Task directions: Below are records to transcribe in full and unchanged; omit every picture.
====
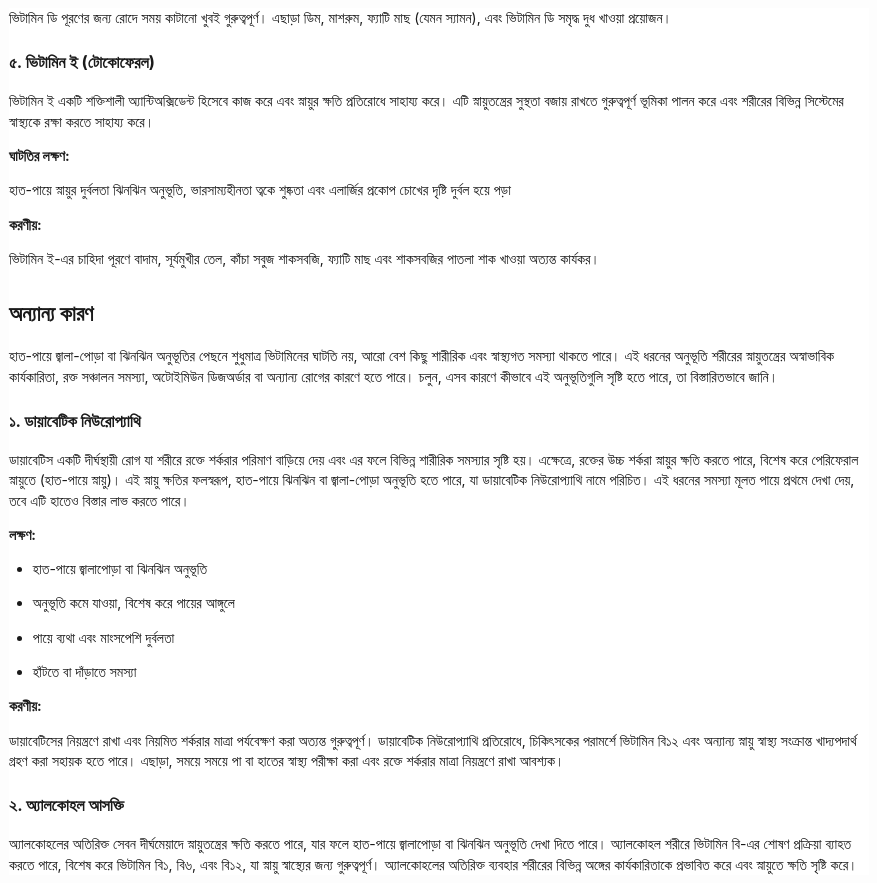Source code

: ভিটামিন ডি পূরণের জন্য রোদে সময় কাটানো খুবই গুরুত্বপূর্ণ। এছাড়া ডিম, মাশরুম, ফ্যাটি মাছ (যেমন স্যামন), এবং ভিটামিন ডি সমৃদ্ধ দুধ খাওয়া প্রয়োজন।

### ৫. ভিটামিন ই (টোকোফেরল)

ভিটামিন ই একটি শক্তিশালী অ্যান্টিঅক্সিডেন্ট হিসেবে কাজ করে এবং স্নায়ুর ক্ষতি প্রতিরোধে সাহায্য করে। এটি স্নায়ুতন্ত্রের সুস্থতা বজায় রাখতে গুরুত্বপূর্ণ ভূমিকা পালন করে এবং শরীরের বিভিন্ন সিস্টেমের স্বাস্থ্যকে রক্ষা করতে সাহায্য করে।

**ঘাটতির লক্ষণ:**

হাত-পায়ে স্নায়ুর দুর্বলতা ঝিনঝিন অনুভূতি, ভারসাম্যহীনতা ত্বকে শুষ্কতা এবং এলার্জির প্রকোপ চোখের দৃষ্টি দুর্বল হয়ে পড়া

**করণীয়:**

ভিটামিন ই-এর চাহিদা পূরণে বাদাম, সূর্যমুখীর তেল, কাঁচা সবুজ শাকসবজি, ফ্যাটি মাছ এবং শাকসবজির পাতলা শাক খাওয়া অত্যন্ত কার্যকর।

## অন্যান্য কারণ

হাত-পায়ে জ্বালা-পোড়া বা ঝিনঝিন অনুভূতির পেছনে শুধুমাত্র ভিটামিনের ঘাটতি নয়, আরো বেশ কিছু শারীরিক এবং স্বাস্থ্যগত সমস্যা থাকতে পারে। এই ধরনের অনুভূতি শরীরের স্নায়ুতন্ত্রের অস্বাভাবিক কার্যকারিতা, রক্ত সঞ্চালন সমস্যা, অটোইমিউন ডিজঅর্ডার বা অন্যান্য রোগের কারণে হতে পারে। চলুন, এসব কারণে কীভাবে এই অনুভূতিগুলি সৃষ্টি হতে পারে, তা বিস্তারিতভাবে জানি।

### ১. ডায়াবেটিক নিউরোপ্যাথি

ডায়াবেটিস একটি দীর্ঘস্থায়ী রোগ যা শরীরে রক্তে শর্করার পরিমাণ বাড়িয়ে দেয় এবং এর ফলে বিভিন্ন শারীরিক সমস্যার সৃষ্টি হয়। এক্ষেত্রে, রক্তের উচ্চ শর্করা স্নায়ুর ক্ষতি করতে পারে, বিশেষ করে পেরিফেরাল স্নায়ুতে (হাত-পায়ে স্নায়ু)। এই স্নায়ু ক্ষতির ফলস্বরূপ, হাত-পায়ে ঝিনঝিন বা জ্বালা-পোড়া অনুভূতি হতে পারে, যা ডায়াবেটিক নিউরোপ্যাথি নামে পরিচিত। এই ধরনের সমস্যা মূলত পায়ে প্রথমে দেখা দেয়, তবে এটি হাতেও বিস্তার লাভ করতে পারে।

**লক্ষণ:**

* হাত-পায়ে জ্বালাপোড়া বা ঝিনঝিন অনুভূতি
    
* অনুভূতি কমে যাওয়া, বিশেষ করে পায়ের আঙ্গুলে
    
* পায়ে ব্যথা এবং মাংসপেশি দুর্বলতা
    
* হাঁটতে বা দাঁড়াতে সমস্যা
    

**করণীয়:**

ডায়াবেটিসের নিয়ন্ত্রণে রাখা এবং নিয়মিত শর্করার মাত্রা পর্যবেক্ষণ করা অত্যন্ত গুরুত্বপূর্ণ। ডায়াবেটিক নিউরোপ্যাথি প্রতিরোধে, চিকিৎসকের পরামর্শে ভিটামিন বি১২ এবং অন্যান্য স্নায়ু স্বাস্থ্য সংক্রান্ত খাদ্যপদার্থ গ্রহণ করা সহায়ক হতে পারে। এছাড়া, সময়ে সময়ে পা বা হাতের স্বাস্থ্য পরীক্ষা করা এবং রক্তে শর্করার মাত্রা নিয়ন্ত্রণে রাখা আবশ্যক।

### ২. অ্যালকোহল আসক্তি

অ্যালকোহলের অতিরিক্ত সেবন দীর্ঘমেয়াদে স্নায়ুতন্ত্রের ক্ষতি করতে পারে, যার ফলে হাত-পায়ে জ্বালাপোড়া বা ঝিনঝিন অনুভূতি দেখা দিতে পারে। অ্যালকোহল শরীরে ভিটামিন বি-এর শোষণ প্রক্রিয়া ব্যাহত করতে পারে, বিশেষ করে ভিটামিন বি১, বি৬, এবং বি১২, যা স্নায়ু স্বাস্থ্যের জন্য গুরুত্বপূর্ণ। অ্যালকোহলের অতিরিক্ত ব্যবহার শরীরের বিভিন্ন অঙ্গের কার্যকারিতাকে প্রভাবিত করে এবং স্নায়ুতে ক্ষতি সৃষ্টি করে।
====
Exercise response:
Source code

: ভিটামিন ডি পূরণের জন্য রোদে সময় কাটানো খুবই গুরুত্বপূর্ণ। এছাড়া ডিম, মাশরুম, ফ্যাটি মাছ (যেমন স্যামন), এবং ভিটামিন ডি সমৃদ্ধ দুধ খাওয়া প্রয়োজন।

### ৫. ভিটামিন ই (টোকোফেরল)

ভিটামিন ই একটি শক্তিশালী অ্যান্টিঅক্সিডেন্ট হিসেবে কাজ করে এবং স্নায়ুর ক্ষতি প্রতিরোধে সাহায্য করে। এটি স্নায়ুতন্ত্রের সুস্থতা বজায় রাখতে গুরুত্বপূর্ণ ভূমিকা পালন করে এবং শরীরের বিভিন্ন সিস্টেমের স্বাস্থ্যকে রক্ষা করতে সাহায্য করে।

**ঘাটতির লক্ষণ:**

হাত-পায়ে স্নায়ুর দুর্বলতা ঝিনঝিন অনুভূতি, ভারসাম্যহীনতা ত্বকে শুষ্কতা এবং এলার্জির প্রকোপ চোখের দৃষ্টি দুর্বল হয়ে পড়া

**করণীয়:**

ভিটামিন ই-এর চাহিদা পূরণে বাদাম, সূর্যমুখীর তেল, কাঁচা সবুজ শাকসবজি, ফ্যাটি মাছ এবং শাকসবজির পাতলা শাক খাওয়া অত্যন্ত কার্যকর।

## অন্যান্য কারণ

হাত-পায়ে জ্বালা-পোড়া বা ঝিনঝিন অনুভূতির পেছনে শুধুমাত্র ভিটামিনের ঘাটতি নয়, আরো বেশ কিছু শারীরিক এবং স্বাস্থ্যগত সমস্যা থাকতে পারে। এই ধরনের অনুভূতি শরীরের স্নায়ুতন্ত্রের অস্বাভাবিক কার্যকারিতা, রক্ত সঞ্চালন সমস্যা, অটোইমিউন ডিজঅর্ডার বা অন্যান্য রোগের কারণে হতে পারে। চলুন, এসব কারণে কীভাবে এই অনুভূতিগুলি সৃষ্টি হতে পারে, তা বিস্তারিতভাবে জানি।

### ১. ডায়াবেটিক নিউরোপ্যাথি

ডায়াবেটিস একটি দীর্ঘস্থায়ী রোগ যা শরীরে রক্তে শর্করার পরিমাণ বাড়িয়ে দেয় এবং এর ফলে বিভিন্ন শারীরিক সমস্যার সৃষ্টি হয়। এক্ষেত্রে, রক্তের উচ্চ শর্করা স্নায়ুর ক্ষতি করতে পারে, বিশেষ করে পেরিফেরাল স্নায়ুতে (হাত-পায়ে স্নায়ু)। এই স্নায়ু ক্ষতির ফলস্বরূপ, হাত-পায়ে ঝিনঝিন বা জ্বালা-পোড়া অনুভূতি হতে পারে, যা ডায়াবেটিক নিউরোপ্যাথি নামে পরিচিত। এই ধরনের সমস্যা মূলত পায়ে প্রথমে দেখা দেয়, তবে এটি হাতেও বিস্তার লাভ করতে পারে।

**লক্ষণ:**

* হাত-পায়ে জ্বালাপোড়া বা ঝিনঝিন অনুভূতি
    
* অনুভূতি কমে যাওয়া, বিশেষ করে পায়ের আঙ্গুলে
    
* পায়ে ব্যথা এবং মাংসপেশি দুর্বলতা
    
* হাঁটতে বা দাঁড়াতে সমস্যা
    

**করণীয়:**

ডায়াবেটিসের নিয়ন্ত্রণে রাখা এবং নিয়মিত শর্করার মাত্রা পর্যবেক্ষণ করা অত্যন্ত গুরুত্বপূর্ণ। ডায়াবেটিক নিউরোপ্যাথি প্রতিরোধে, চিকিৎসকের পরামর্শে ভিটামিন বি১২ এবং অন্যান্য স্নায়ু স্বাস্থ্য সংক্রান্ত খাদ্যপদার্থ গ্রহণ করা সহায়ক হতে পারে। এছাড়া, সময়ে সময়ে পা বা হাতের স্বাস্থ্য পরীক্ষা করা এবং রক্তে শর্করার মাত্রা নিয়ন্ত্রণে রাখা আবশ্যক।

### ২. অ্যালকোহল আসক্তি

অ্যালকোহলের অতিরিক্ত সেবন দীর্ঘমেয়াদে স্নায়ুতন্ত্রের ক্ষতি করতে পারে, যার ফলে হাত-পায়ে জ্বালাপোড়া বা ঝিনঝিন অনুভূতি দেখা দিতে পারে। অ্যালকোহল শরীরে ভিটামিন বি-এর শোষণ প্রক্রিয়া ব্যাহত করতে পারে, বিশেষ করে ভিটামিন বি১, বি৬, এবং বি১২, যা স্নায়ু স্বাস্থ্যের জন্য গুরুত্বপূর্ণ। অ্যালকোহলের অতিরিক্ত ব্যবহার শরীরের বিভিন্ন অঙ্গের কার্যকারিতাকে প্রভাবিত করে এবং স্নায়ুতে ক্ষতি সৃষ্টি করে।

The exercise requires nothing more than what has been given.